A hallmark of RLS is that patients can’t sit still. They need to keep moving. If they’re in a movie theater or on a plane they have to get up and walk around for relief. If they’re driving, they’ll frequently have to stop the car to get out. One of my patients told me she had to get up multiple times in the night, lean against the wall and bend her ankles to get relief.
RLS is more common after middle age. Only about one-third of the patients who develop it are under the age of 20. There is frequently a long lapse of time from the onset of symptoms until patients seek medical attention. For instance, I’ve had patients in their 50s and 60s who tell me they’ve had the disorder all their lives.
Usually a diagnosis of RLS can be made by obtaining the patient’s history and ruling out other conditions. For example, there is an association with RLS and low iron stores, which can be determined by measuring the serum protein ferritin. The New England Journal of Medicine article reported that people with the genetic variants also showed decreases in their serum ferritin levels. Low iron stores are a major risk factor for RLS, along with peripheral neuropathy in people with end-stage renal disease.
“Recently developed drugs such as Requip and Mirapex that act like dopamine can be taken orally and are highly effective in treating the symptoms of RLS as well as PLM.”
For most patients with RLS where there is no apparent cause, the most effective drugs mimic the action of dopamine, a naturally produced compound in the brain that functions as a neurotransmitter. Although a clear-cut deficiency of dopamine in RLS has not been demonstrated, iron is a key factor in dopamine synthesis, so there may be an iron-dopamine-RLS connection that researchers are trying to determine.

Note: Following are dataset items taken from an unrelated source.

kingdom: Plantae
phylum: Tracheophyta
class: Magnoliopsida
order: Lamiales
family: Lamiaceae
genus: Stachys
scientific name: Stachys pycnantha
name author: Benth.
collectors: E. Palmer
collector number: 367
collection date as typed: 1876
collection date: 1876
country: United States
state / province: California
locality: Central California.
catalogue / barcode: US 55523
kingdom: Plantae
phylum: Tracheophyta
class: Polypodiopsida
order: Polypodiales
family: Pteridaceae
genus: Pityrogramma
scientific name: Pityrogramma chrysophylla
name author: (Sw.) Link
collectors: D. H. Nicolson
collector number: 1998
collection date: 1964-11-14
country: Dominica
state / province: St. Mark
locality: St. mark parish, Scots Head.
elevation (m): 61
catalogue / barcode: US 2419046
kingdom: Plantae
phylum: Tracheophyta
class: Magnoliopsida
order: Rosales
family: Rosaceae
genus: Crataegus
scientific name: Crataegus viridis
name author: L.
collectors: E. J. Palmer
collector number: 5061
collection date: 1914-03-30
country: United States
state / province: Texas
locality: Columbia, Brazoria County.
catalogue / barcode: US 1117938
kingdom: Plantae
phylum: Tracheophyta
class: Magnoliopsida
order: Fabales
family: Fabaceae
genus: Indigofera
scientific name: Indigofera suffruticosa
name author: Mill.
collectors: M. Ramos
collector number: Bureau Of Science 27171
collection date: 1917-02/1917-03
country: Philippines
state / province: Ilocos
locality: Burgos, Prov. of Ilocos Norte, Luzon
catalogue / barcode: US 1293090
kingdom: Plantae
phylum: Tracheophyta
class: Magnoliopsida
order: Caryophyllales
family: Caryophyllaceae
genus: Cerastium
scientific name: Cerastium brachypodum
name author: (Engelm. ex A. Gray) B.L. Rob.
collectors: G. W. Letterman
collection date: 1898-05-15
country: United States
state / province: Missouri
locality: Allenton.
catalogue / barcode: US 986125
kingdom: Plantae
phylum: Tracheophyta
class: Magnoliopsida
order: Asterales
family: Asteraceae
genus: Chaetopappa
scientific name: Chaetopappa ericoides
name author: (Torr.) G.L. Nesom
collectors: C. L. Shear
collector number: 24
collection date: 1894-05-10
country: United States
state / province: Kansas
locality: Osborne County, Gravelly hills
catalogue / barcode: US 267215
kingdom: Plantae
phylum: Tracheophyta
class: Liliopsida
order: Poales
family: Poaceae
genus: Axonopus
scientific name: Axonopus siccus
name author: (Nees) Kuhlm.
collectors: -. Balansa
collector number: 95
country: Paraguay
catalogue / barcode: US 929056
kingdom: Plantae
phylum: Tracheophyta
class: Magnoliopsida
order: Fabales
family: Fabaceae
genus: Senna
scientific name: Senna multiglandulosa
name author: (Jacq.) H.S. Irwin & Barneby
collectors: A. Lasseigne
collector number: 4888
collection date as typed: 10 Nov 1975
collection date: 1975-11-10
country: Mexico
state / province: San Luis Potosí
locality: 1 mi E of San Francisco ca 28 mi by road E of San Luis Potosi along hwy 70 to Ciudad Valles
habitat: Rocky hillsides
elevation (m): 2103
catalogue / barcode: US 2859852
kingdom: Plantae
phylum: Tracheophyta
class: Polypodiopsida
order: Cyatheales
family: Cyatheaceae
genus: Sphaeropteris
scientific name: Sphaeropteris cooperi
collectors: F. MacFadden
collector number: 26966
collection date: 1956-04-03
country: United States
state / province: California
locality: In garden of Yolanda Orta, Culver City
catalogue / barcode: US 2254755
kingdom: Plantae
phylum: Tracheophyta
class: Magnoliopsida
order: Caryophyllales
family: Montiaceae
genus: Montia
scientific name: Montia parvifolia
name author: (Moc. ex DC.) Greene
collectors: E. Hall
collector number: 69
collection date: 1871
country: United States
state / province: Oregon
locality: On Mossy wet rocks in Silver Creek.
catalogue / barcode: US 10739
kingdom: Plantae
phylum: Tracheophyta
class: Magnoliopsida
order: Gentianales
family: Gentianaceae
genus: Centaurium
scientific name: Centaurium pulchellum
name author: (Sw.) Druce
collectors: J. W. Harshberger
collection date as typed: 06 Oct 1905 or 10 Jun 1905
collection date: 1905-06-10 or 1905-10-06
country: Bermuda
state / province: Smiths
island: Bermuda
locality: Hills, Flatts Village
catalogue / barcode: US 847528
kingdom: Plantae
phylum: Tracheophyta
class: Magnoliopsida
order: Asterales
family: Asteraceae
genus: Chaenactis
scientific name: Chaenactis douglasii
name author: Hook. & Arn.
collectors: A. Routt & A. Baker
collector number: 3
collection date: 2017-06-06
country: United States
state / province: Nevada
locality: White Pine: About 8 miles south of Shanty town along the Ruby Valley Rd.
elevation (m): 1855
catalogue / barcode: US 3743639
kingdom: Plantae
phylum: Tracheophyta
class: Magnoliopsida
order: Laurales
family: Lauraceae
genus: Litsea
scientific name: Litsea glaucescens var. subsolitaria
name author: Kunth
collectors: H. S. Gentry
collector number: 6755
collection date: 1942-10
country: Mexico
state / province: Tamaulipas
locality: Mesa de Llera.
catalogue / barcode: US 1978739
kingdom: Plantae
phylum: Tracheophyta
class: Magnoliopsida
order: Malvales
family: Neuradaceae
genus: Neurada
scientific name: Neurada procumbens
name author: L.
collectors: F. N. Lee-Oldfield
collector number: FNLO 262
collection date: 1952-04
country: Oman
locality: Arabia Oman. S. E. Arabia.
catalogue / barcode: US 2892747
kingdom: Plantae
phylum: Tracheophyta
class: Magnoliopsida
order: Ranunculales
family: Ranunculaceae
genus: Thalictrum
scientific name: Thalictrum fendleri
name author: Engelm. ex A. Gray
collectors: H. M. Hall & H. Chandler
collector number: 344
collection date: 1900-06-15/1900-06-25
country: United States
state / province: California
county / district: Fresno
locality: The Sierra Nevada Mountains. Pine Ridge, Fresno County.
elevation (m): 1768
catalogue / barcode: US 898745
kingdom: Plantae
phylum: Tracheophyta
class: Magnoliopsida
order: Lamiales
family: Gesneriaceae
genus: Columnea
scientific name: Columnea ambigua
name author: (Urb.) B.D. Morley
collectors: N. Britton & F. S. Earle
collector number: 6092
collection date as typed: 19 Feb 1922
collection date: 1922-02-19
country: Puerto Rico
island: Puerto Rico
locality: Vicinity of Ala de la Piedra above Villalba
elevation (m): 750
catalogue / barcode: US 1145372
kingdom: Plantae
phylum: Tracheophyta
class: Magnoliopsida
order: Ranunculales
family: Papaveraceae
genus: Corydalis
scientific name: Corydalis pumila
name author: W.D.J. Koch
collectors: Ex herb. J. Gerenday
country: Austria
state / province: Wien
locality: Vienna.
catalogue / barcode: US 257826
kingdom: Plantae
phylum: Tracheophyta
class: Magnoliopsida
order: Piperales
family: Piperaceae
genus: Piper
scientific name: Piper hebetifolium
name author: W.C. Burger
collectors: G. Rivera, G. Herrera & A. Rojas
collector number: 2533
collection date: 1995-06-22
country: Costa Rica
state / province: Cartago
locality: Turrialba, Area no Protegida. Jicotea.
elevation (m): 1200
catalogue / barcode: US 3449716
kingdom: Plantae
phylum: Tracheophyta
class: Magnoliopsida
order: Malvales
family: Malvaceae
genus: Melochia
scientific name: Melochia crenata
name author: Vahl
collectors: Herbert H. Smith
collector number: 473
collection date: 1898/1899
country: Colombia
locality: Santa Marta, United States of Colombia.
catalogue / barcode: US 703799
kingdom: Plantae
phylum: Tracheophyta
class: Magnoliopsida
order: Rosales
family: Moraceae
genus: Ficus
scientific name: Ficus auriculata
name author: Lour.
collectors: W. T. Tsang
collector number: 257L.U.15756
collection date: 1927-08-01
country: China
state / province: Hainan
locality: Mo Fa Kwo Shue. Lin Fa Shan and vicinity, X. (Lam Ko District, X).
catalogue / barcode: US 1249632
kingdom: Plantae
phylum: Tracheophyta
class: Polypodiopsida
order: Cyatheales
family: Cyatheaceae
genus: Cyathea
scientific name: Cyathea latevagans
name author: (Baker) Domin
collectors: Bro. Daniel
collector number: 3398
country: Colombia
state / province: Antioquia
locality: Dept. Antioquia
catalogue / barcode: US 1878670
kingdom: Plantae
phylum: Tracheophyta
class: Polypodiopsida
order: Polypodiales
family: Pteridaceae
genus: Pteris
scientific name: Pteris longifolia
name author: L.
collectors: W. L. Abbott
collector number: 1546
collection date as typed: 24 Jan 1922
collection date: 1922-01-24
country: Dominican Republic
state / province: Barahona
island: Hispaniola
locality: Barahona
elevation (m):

Recently developed drugs such as Requip and Mirapex that act like dopamine can be taken orally and are highly effective in treating the symptoms of RLS as well as PLM. Although these drugs have some side effects, the biggest drawback is their high price, approximately $200 to $300 a month, but insurance pays a portion of the cost.
Investigational studies are currently under way at Johns Hopkins, looking at levels of serum ferritin in people who have RLS and the usefulness of IV iron therapy. They’re also examining the relationship between low iron as measured by low ferritin and the dopamine system. Animal models with depleted iron stores have shown dopamine abnormalities as well as increased spontaneous limb movements.
As far as the possible genetic link to RLS, there may be other environmental as well as genetic factors contributing to the disorder. It is likely that the genetic variant is not the cause but simply reflects a predisposition to develop RLS. Many factors may be shown to ultimately contribute to RLS, and understanding the genetics of this relatively common disorder is an important step in unraveling its possible causes.
Dr. Maragos is a neurologist with the UK Comprehensive Movement Disorders Clinic and associate professor of neurology, anatomy and neurobiology in the UK College of Medicine.